Oracle Releases Major Version 6.0 of VirtualBox With Many New Features
What's new with Oracle's free and open-source hosted hypervisor? Long-time Slashdot reader Freshly Exhumed writes: Oracle has released major version 6.0 of VirtualBox with a variety of new features, including support for exporting a virtual machine to the Oracle Cloud; improved HiDPI and scaling (with better detection and per-machine configuration); a UI rework with simpler application and virtual machine set-up; a new file manager that allows control of the guest file system; a 3D graphics support update for Windows guests; VMSVGA 3D graphics device emulation on Linux and Solaris guests; surround speaker setups used by Windows 10 Build 1809; a new 'vboximg-mount' utility on Apple hosts to access the content of guest disks on the host; Hyper-V as the fallback execution core on Windows hosts to avoid inability to run VMs at reduced performance; and support for Linux Kernel 4.20 .
"- OS/2 Guest Additions: initial shared folder support "
ChangeLog: https://www.virtualbox.org/wik...
The main reason for me to prefer VirtualBox is that while my primary host is Linux, I also have a MacBook Pro and several Windows laptops I use as occasional hosts - VirtualBox gives me a consistent VM UX across all my host OS's with trivial migration of a machine on the rare occasion I need to.
How to Install Android in VirtualBox
May be useful if you want to test Android Apps.
This is a big documentation failure on their part. On the Linux host you need to add yourself to the 'vboxsf' group (you may need to create it) or shared folders will fail silently.
I read the internet for the articles.
What virtual machine would you recommend instead of VirtualBox? Like MySQL, VirtualBox has a GPL version with reduced functionality. One practical complaint I have is that commercial use licenses for the full version (Extension Pack) are sold only in 100-packs. Is it intended that someone who needs one license buy 100 licenses and resell the other 99?
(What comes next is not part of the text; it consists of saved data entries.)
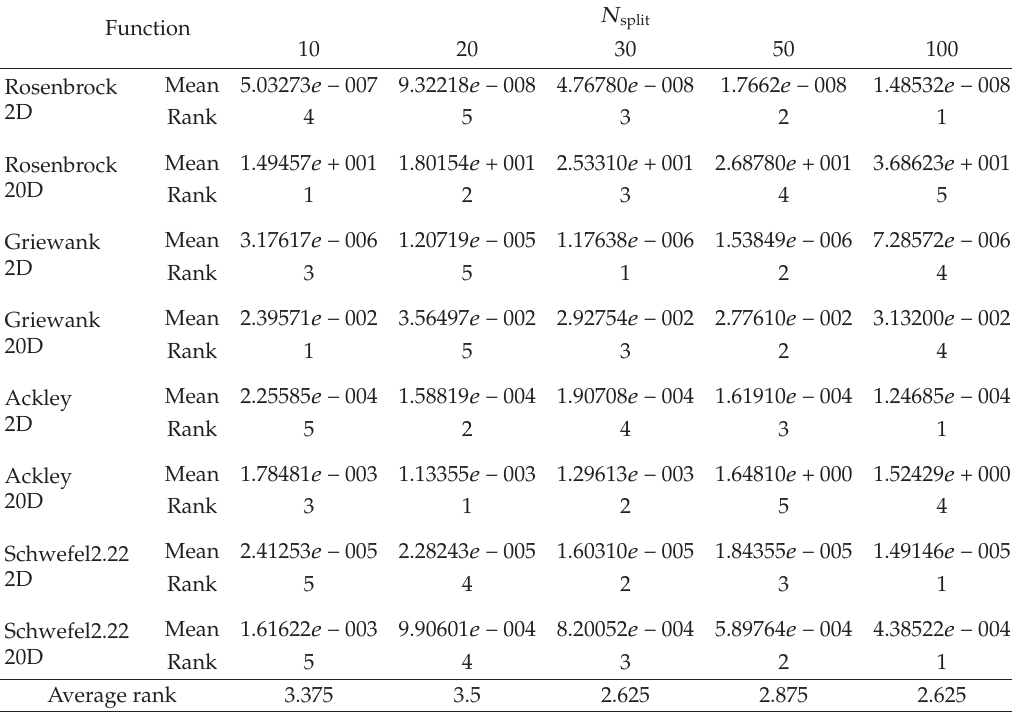
Table 8: Results of BFOLS with di ff erent N split values under N adapt (cid:9)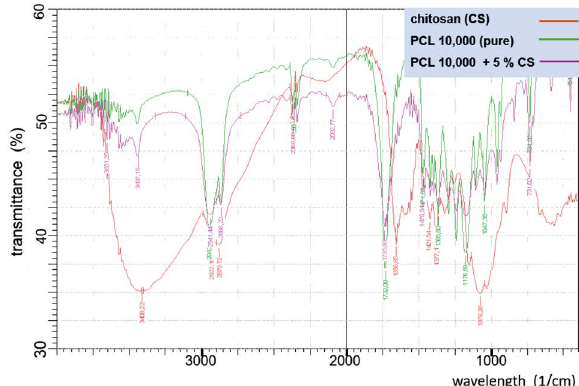
Figure 2. The FTIR spectra of raw materials (PCL (M w = 10,000 g/ mol) and CS) and the composite material.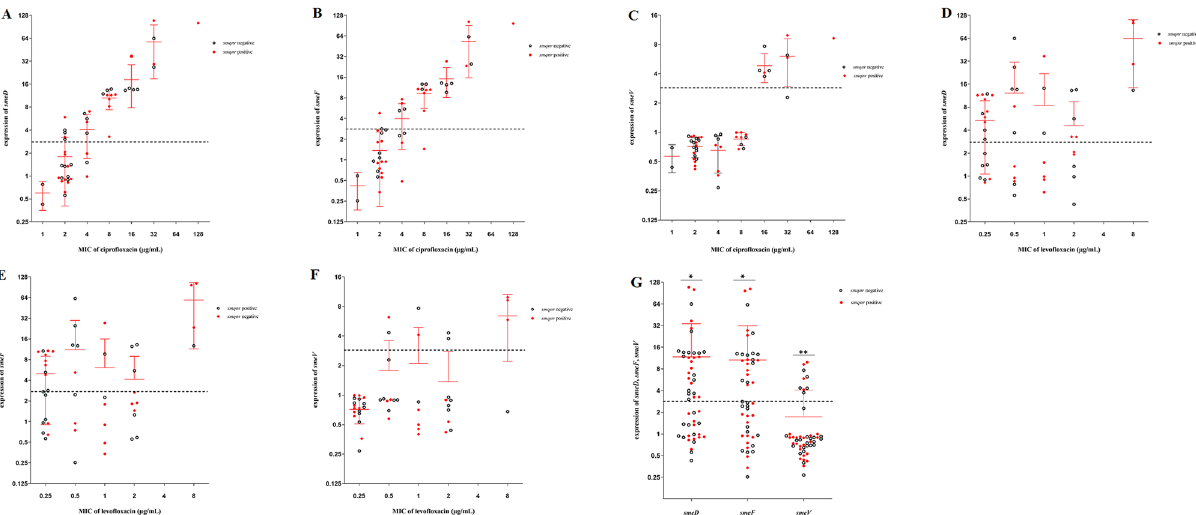
Figure 2. Expression level of smeD , smeF , and smeV genes in Stenotrophomonas maltophilia strains. ( A – C ) smeD , smeF , and smeV expression level and distribution of ciprofloxacin MICs, ( D – F ) smeD , smeF , and smeV expression level and distribution of levofloxacin MICs, ( G ) the mean expression level of smeD , smeF , and smeV genes among the S. maltophilia isolates. Red lines showing the mean ± SD for each group and the dash line indicates the level of gene expression above which overexpression is considered, *expression level of smeD (p = 0.01) and smeF (p = 0.003) genes was significantly associated with the reduced MICs of ciprofloxacin, **the corelation of smeV expression level with the MICs of both ciprofloxacin (p = 0.000) and levofloxacin (p = 0.03) was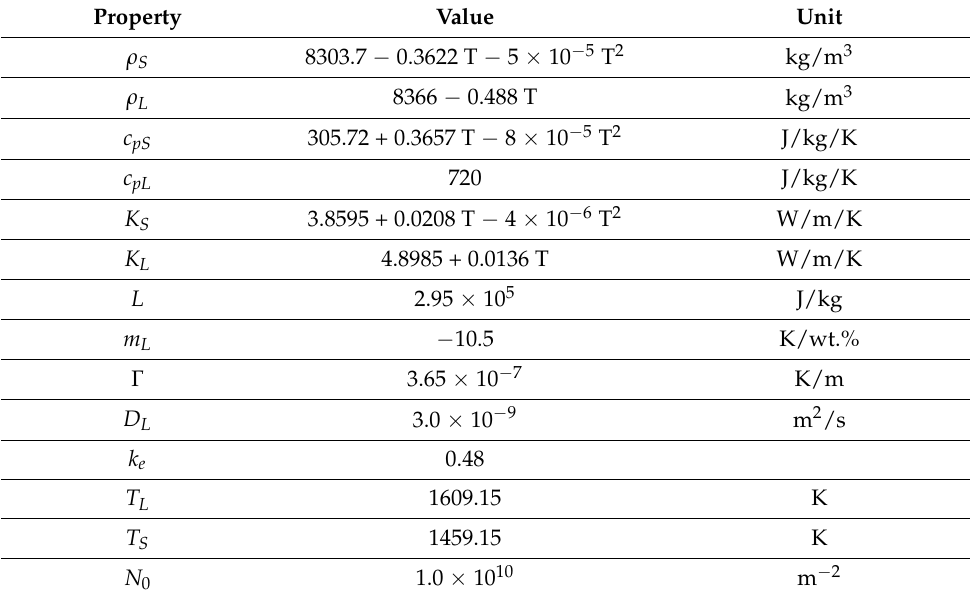
Table 1. Themo-physical and material kinetics properties of IN718 [9,10,27–30].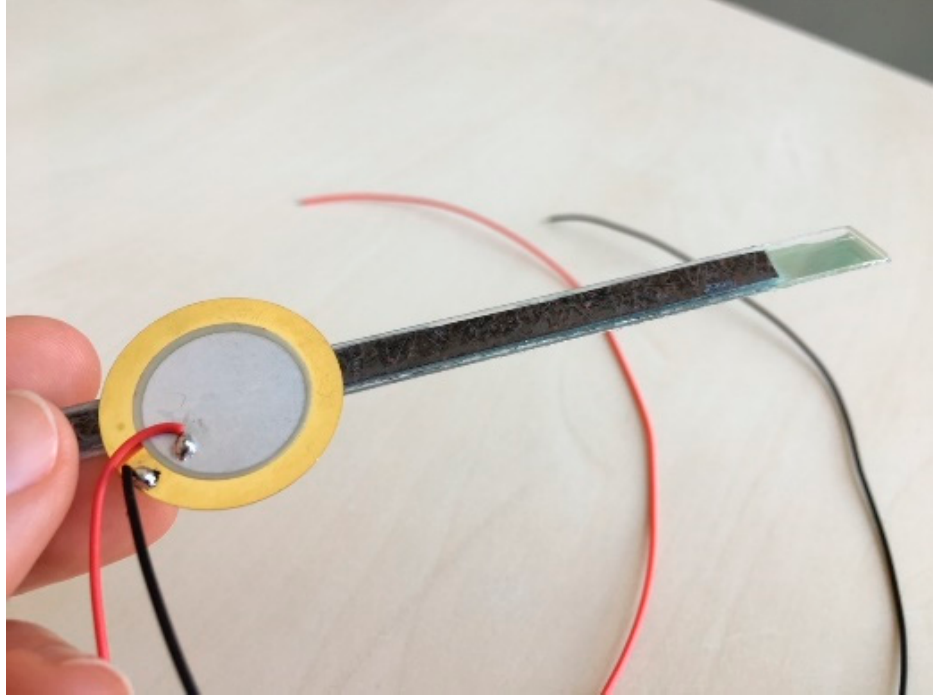
Figure 5. A student-built ME sensor model made out of a strip cut from a CD, a piezo-electric element, and thin steel.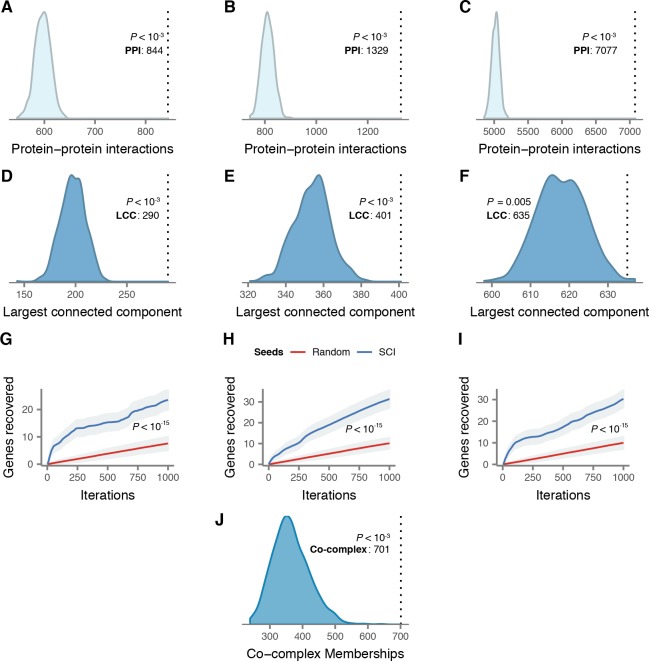
Validation of the complete set of genes implicated in the physiological response to SCI.(A–C) Number of protein-protein interactions (PPIs) between LC genes in the InBioMap (A) (Li et al., 2017) and binary (B) or co-complex (C) subsets of the HINT (Das and Yu, 2012) human interactome databases (dotted lines) and 1000 randomized interactome networks (densities), confirming significant enrichment for PPIs between LC genes relative to random expectation (all p < 10–3). (D–F) Size of the largest connected component (LCC) between LC genes in the InBioMap (D) and binary (E) or co-complex (F) subsets of the HINT human interactome databases (dotted lines) and 1000 randomized interactome networks (densities), confirming significant enrichment for PPIs between LC genes relative to random expectation (all P
≤ 0.005). (G–I) LC genes are prioritized by a disease gene prediction algorithm (Ghiassian et al., 2015) in the InBioMap (G) and HINT binary (H) or co-complex (I) human interactomes (all p < 10–15). (J) Number of intra-complex co-memberships between LC genes (dotted line) and 1000 randomized gene sets (density) observed in a global map of human protein complexes (Drew et al., 2017), revealing significant tendency for LC genes to participate in the same protein complex (p < 10–3).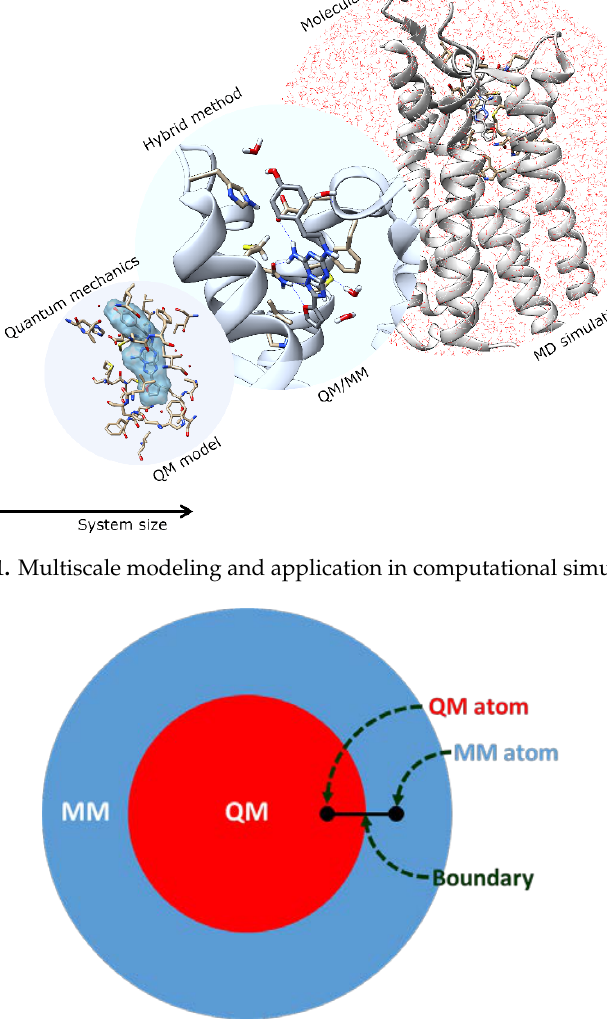
Figure 2. The hybrid quantum mechanics/ molecular mechanics (QM/MM) system partition and atoms at the QM-MM boundary.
Windows 10 forced updates motivated me to move my main dev box back to Linux 18 months ago. My Windows machines became vm's under VirtualBox. I have no complaints about it. The Windows VMs are quick, and shared folders, networking and shared clipboard all work great. I can resize a Windows vm as I wish. The only limitation (wish list really) is with 2 virtual displays: with a Windows guest, you can't control which display an app launches in, making the 2nd virtual display pretty much useless. Even though VirtualBox comes from Oracle, it is a nice thing for the World to have. And to me, open source even from Oracle, beats closed source from someone else.